[Opening The data section]

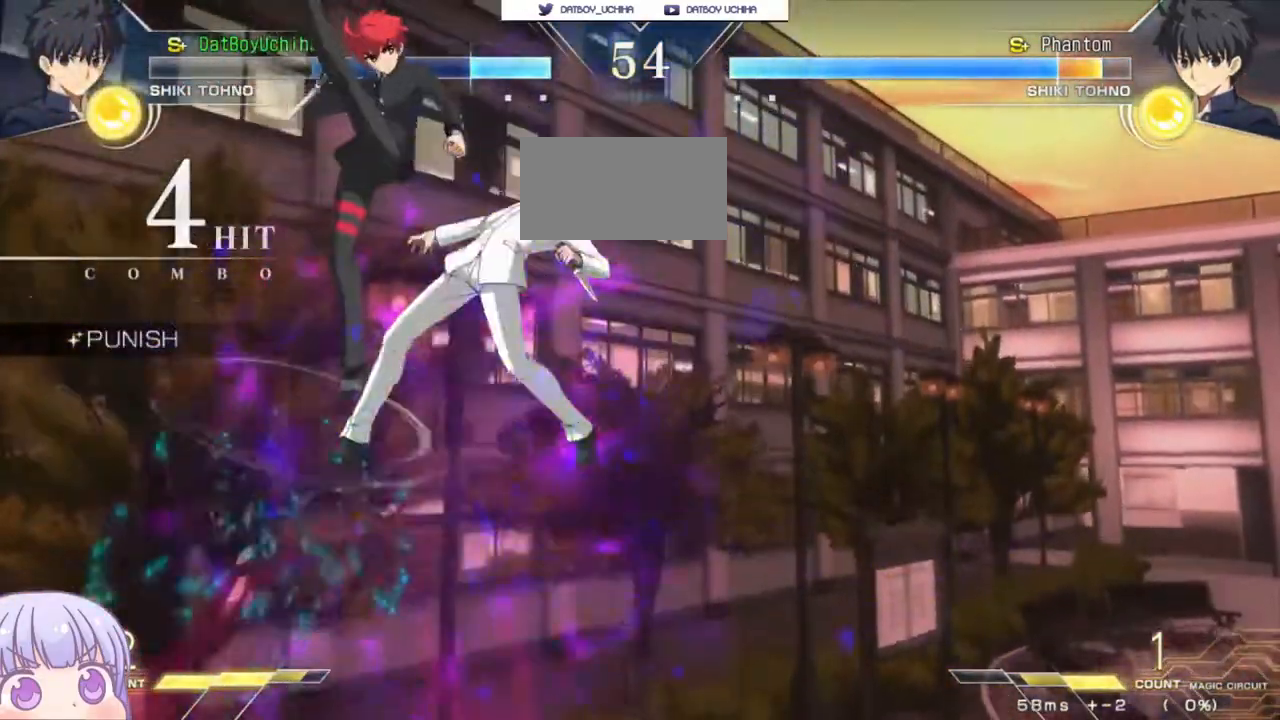
{"dt_ms": 1000, "buttons": [], "left_stick": "center"}
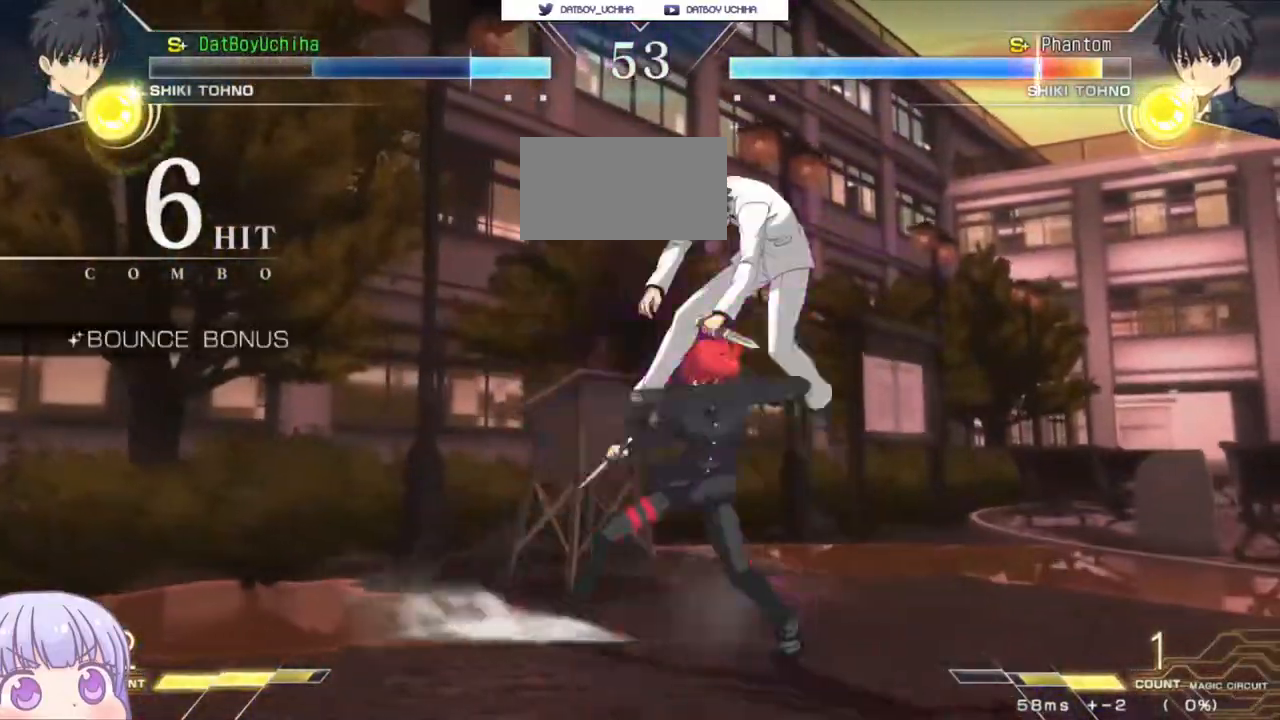
{"dt_ms": 500, "buttons": [], "left_stick": "center", "events": [[217, "R1", "down"], [267, "R1", "up"]]}
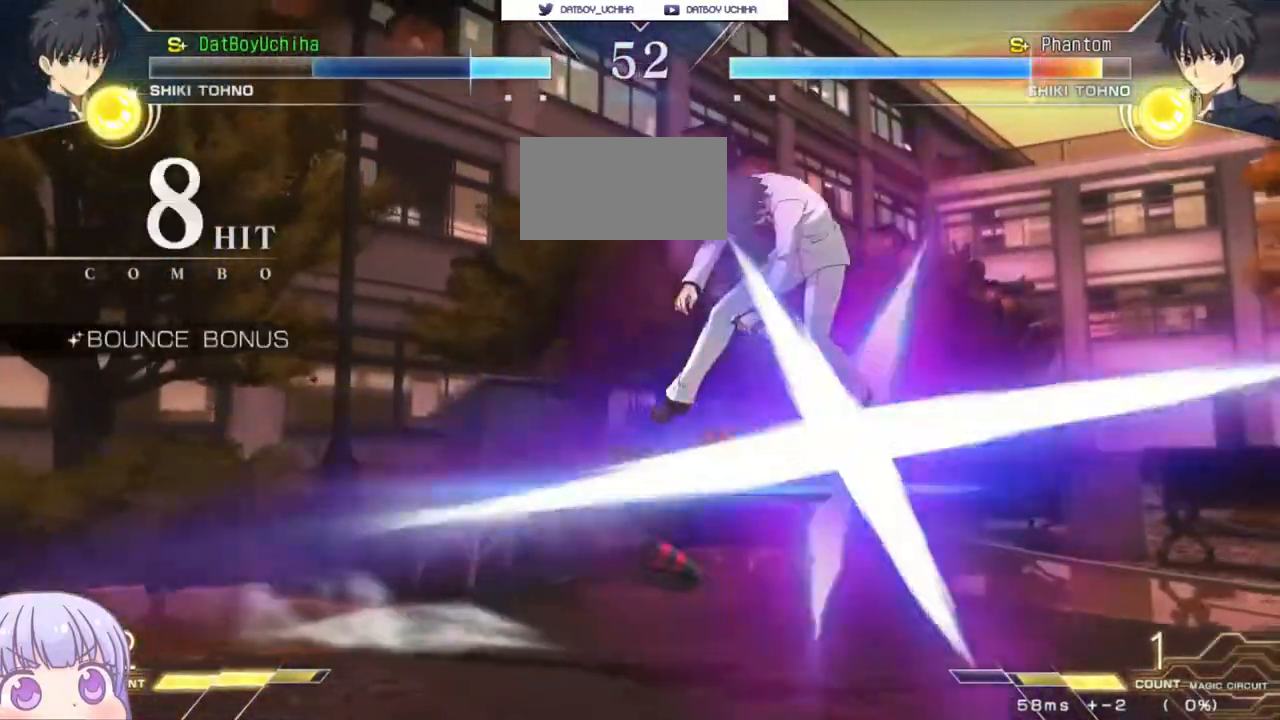
{"dt_ms": 500, "buttons": [], "left_stick": "left", "events": [[17, "left_stick", "down"], [150, "SQUARE", "down"], [150, "left_stick", "center"], [200, "SQUARE", "up"], [317, "left_stick", "left"], [400, "left_stick", "center"], [467, "left_stick", "left"]]}
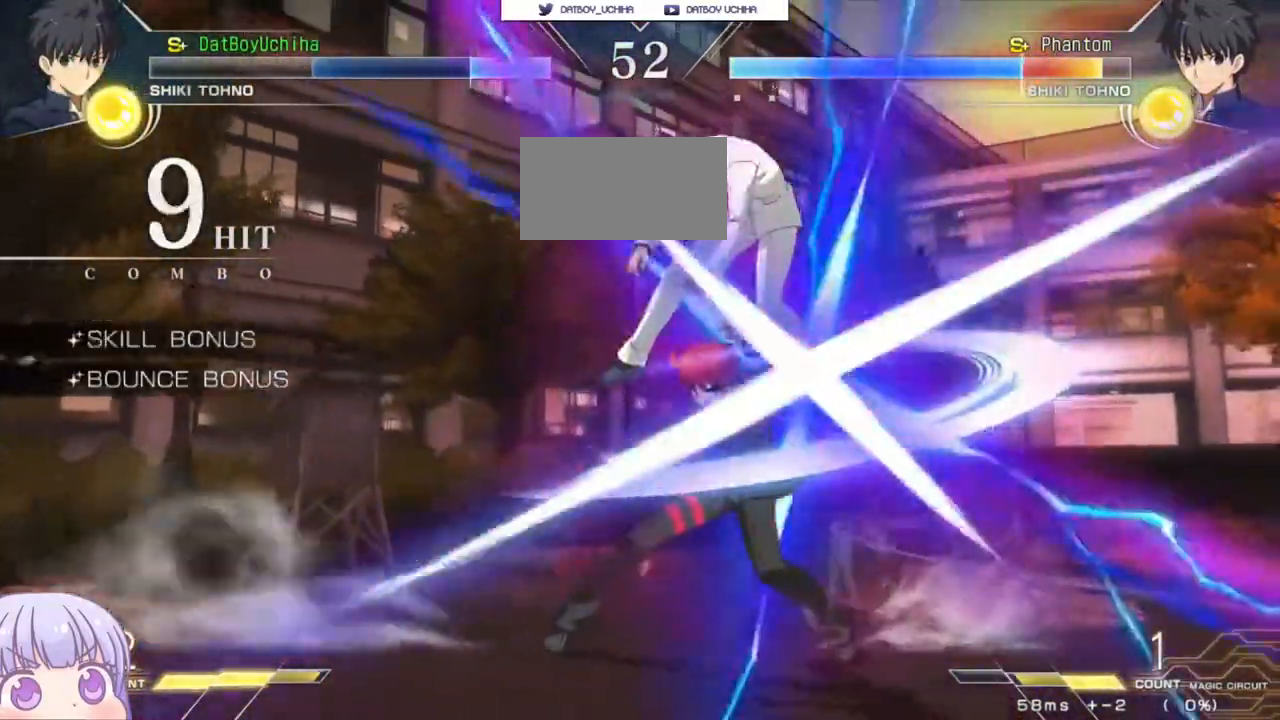
{"dt_ms": 500, "buttons": [], "left_stick": "down"}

[Closing The data section]

== Activity ==
Please set down each line of the data above exactly as written, without the pictures.

== Completed task ==
{"dt_ms": 1000, "buttons": [], "left_stick": "center"}
{"dt_ms": 500, "buttons": [], "left_stick": "center", "events": [[217, "R1", "down"], [267, "R1", "up"]]}
{"dt_ms": 500, "buttons": [], "left_stick": "left", "events": [[17, "left_stick", "down"], [150, "SQUARE", "down"], [150, "left_stick", "center"], [200, "SQUARE", "up"], [317, "left_stick", "left"], [400, "left_stick", "center"], [467, "left_stick", "left"]]}
{"dt_ms": 500, "buttons": [], "left_stick": "down"}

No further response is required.